> _Tugas dikerjakan_
Salin dengan tepat bagian teks tentang Raden Adipati Pringgoloyo, mulai dari "Media Center, Selasa" dan berakhir pada "dan pasca diasingkan?".

Media Center, Selasa ( 06/02 ) Tulisan sebelumnya mengangkat sosok Raden Adipati Pringgoloyo, Patih Dalem atau Rijksbestuurder dalam bahasa Belanda, di Keraton Sumenep. Sang Patih ini diceritakan sebagai putra pembesar tanah Jawa yang berkedudukan di Semarang. Karena ditengara terlibat dalam proses meletusnya perang Jawa, serta terbukti bakal bergabung dengan Diponegoro, Pringgoloyo yang kala itu bernama Raden Saleh alias Raden Ario Notodiningrat yang menjabat sebagai Bupati Lasem, ditangkap, diadili, dan diasingkan beserta ayahnya, Kangjeng Terbaya, alias Kangjeng Kiai Adipati Suroadimenggolo V. Bagaimana kiprah Pringgoloyo sebelum ditangkap dan pasca diasingkan?

> _Baris yang ditampilkan_

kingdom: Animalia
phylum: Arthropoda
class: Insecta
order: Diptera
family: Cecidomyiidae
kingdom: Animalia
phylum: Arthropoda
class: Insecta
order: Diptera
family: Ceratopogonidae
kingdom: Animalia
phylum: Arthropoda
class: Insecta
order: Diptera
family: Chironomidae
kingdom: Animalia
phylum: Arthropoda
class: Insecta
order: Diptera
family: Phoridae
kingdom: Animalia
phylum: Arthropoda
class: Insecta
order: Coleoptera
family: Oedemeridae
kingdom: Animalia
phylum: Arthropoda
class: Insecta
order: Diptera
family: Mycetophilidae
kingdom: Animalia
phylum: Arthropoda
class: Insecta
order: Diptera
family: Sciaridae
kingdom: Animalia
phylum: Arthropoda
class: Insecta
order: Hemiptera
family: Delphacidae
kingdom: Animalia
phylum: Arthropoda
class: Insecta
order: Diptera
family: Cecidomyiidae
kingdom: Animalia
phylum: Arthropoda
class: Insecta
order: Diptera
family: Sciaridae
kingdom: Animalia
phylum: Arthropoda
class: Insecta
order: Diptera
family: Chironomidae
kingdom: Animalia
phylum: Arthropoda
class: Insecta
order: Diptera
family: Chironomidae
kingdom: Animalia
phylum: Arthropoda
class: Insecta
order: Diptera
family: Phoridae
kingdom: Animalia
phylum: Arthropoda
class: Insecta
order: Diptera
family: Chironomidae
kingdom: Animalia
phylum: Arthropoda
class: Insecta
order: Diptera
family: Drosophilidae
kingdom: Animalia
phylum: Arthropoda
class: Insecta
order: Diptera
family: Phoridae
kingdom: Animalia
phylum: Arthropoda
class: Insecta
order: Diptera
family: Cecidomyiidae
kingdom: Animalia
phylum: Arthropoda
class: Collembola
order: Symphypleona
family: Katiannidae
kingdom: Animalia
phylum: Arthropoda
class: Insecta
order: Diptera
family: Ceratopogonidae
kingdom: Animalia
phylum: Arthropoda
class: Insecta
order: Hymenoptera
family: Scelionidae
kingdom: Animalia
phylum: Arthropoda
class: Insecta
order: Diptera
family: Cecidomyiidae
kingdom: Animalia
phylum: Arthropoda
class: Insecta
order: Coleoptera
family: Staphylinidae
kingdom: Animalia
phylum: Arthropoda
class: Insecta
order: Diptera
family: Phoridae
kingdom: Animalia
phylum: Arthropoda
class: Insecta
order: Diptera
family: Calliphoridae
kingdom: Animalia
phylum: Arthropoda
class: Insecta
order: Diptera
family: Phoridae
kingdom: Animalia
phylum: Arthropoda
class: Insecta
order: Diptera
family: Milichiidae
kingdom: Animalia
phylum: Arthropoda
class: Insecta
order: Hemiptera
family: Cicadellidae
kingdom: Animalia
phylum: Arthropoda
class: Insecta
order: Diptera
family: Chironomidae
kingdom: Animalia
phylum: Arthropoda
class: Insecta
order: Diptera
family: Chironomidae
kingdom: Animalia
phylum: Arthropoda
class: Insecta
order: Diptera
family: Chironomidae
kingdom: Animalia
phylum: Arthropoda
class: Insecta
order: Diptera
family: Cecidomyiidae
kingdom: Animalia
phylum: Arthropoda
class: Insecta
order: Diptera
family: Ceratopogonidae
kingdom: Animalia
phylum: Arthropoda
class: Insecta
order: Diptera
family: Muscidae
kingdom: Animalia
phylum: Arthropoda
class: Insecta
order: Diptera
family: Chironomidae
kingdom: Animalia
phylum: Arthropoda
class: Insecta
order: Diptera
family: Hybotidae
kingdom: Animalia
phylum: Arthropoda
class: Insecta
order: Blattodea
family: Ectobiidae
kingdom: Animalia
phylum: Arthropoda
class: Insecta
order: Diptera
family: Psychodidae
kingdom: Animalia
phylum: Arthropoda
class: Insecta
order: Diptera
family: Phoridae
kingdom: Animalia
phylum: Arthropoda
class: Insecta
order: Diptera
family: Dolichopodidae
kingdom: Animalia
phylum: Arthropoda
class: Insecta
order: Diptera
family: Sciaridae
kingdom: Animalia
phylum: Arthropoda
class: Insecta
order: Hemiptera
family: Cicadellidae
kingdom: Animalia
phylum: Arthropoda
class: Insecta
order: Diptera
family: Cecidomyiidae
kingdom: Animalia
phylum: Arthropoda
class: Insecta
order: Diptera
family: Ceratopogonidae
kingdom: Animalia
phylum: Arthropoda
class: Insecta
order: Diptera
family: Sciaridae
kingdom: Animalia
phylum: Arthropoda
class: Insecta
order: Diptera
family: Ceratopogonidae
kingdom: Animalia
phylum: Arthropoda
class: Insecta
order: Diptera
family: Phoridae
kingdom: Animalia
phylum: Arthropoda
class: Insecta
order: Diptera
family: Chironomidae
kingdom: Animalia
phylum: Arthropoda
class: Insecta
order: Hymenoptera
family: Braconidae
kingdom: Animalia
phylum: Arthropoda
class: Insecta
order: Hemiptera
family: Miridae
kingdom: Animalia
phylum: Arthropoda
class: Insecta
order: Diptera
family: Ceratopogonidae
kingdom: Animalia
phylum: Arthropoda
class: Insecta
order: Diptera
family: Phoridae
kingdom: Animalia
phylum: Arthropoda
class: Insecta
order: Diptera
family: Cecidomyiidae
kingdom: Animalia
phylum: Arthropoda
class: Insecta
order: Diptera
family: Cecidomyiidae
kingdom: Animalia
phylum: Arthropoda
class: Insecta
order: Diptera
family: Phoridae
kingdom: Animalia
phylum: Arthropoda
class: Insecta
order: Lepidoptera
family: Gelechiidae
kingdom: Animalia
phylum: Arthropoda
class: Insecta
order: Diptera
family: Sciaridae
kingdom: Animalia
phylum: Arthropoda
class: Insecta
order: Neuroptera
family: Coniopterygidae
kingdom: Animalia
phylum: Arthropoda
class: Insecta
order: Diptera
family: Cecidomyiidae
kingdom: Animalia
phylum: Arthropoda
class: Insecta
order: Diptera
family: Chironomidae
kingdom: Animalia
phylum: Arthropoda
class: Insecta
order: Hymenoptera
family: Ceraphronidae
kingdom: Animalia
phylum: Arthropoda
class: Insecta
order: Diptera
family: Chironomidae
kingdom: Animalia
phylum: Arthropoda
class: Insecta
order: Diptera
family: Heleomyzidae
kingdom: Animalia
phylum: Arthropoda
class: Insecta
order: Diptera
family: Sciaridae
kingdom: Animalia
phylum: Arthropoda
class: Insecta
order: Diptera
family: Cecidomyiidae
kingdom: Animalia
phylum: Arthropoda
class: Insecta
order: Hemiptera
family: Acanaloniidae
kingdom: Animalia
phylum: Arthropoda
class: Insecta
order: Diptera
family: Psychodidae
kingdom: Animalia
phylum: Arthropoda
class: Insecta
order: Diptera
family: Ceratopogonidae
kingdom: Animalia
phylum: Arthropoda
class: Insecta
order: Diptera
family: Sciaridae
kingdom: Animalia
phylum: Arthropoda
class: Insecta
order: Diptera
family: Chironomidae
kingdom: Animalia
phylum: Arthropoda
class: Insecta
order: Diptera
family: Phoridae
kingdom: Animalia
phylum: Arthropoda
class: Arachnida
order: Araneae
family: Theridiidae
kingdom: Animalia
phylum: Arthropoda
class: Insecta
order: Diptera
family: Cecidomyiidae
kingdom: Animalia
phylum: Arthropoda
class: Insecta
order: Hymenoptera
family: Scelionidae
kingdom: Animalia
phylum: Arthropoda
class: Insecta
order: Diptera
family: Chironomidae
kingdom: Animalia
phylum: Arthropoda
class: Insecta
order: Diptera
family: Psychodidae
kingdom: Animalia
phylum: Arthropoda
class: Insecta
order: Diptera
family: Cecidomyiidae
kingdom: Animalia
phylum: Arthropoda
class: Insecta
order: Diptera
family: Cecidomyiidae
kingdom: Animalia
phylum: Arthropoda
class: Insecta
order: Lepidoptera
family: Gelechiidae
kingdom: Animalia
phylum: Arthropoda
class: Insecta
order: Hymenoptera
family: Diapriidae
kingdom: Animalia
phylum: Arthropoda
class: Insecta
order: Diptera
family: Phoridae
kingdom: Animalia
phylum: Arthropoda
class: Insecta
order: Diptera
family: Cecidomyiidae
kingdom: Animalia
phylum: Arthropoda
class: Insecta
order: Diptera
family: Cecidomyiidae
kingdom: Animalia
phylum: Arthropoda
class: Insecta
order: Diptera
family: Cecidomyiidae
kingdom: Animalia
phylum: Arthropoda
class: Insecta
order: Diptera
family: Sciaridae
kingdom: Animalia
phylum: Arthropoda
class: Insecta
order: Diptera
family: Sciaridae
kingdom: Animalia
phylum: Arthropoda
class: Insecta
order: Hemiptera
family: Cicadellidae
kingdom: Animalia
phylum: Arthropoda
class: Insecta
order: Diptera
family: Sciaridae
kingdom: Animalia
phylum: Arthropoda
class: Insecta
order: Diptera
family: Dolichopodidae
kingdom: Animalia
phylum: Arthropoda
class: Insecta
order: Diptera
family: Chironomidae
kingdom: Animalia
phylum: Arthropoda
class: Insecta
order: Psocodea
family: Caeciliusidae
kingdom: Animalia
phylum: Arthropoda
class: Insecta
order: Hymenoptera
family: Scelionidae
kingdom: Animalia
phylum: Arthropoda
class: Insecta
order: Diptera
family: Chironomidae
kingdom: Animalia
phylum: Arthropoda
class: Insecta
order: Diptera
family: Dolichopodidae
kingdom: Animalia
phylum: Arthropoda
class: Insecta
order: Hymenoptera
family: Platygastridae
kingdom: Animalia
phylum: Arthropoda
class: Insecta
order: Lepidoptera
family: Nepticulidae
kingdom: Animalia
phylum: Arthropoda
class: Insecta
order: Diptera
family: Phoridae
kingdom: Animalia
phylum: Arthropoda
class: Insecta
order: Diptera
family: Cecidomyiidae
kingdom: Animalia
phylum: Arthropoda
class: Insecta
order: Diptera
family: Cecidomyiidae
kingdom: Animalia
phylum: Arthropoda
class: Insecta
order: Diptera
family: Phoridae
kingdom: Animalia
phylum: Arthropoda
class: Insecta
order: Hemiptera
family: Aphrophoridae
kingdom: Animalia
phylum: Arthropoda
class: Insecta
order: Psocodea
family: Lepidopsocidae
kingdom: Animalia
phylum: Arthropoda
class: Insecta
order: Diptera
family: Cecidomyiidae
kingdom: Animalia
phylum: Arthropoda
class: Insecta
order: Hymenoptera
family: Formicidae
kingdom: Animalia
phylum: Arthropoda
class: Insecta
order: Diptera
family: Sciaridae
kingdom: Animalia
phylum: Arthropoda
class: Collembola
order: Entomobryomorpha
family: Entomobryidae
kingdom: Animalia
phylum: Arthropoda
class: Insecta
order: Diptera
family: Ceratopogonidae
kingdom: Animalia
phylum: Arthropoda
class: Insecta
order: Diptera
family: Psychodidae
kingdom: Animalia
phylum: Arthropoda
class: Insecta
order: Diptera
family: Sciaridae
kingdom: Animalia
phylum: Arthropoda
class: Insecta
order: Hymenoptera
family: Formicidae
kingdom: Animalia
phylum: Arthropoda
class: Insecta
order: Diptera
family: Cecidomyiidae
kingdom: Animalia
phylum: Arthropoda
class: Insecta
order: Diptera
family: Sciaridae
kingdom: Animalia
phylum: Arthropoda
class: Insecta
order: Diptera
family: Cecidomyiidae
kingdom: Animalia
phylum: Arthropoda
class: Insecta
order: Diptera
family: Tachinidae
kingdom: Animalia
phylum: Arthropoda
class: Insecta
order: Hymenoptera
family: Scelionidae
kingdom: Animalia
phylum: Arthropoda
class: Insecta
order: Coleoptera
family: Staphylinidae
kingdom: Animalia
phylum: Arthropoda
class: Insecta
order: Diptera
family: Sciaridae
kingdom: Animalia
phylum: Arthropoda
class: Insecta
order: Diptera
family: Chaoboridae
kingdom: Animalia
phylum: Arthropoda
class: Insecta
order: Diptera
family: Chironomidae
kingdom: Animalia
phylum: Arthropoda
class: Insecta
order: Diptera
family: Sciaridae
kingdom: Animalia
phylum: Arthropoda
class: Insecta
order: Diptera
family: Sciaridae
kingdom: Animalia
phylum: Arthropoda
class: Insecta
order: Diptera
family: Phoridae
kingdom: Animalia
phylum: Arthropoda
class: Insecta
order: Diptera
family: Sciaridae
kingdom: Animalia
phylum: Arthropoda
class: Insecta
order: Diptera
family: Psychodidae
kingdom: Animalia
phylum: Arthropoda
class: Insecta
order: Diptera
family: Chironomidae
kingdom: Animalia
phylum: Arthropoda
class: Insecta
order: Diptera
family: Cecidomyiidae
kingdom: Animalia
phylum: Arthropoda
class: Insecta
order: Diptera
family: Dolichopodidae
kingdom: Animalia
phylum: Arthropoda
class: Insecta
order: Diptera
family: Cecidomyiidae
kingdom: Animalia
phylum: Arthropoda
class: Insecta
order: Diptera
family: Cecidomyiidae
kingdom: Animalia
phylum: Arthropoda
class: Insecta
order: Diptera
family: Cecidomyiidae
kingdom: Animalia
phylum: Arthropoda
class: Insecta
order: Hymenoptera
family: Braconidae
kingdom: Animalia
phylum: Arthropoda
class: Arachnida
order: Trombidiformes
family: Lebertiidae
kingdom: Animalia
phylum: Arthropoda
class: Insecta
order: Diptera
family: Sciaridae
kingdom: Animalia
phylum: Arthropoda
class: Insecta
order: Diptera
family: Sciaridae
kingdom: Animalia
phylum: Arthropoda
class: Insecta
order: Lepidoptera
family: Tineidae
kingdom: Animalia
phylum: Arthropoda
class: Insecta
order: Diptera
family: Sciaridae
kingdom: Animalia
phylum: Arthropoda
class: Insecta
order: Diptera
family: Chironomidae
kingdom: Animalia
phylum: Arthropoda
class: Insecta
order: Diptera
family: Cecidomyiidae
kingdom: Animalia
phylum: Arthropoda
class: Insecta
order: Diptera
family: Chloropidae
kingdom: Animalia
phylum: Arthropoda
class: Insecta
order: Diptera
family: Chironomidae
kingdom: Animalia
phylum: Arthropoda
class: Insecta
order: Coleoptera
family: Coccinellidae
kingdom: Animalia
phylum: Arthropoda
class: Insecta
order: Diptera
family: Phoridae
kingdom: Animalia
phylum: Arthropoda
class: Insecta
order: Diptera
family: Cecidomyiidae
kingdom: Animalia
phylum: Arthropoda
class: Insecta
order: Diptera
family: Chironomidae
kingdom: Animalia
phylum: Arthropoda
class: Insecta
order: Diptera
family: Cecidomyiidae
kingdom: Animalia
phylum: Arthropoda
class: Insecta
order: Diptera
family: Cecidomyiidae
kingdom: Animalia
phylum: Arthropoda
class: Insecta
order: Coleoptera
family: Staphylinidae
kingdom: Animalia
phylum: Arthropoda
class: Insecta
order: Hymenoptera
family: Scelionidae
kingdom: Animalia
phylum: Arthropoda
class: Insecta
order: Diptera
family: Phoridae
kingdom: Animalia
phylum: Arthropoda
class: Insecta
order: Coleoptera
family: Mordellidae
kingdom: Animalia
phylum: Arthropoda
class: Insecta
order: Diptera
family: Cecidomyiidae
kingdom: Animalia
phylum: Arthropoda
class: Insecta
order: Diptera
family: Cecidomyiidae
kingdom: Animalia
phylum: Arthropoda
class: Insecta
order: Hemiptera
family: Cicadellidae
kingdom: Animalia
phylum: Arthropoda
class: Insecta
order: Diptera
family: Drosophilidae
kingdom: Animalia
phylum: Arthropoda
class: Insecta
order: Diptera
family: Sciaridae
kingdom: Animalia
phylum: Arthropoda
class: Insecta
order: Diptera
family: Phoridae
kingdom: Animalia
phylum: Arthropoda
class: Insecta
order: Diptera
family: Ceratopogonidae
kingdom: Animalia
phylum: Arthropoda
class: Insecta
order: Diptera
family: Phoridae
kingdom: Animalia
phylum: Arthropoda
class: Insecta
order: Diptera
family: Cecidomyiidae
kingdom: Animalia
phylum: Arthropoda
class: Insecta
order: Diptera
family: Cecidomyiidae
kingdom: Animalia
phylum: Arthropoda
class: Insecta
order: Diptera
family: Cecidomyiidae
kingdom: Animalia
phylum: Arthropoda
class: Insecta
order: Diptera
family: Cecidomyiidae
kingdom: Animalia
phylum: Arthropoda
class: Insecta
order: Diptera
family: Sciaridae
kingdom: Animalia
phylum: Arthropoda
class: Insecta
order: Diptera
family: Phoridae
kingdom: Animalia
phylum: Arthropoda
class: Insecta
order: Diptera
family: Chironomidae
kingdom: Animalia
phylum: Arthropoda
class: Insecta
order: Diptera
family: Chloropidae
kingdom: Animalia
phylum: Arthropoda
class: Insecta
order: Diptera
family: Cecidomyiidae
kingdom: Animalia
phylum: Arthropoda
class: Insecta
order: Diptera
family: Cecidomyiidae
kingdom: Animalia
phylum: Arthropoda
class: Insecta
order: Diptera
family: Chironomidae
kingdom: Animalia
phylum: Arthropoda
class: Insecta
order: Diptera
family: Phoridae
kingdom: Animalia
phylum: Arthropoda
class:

> _Penyelesaian tugas_
Media Center, Selasa ( 06/02 ) Tulisan sebelumnya mengangkat sosok Raden Adipati Pringgoloyo, Patih Dalem atau Rijksbestuurder dalam bahasa Belanda, di Keraton Sumenep. Sang Patih ini diceritakan sebagai putra pembesar tanah Jawa yang berkedudukan di Semarang. Karena ditengara terlibat dalam proses meletusnya perang Jawa, serta terbukti bakal bergabung dengan Diponegoro, Pringgoloyo yang kala itu bernama Raden Saleh alias Raden Ario Notodiningrat yang menjabat sebagai Bupati Lasem, ditangkap, diadili, dan diasingkan beserta ayahnya, Kangjeng Terbaya, alias Kangjeng Kiai Adipati Suroadimenggolo V. Bagaimana kiprah Pringgoloyo sebelum ditangkap dan pasca diasingkan?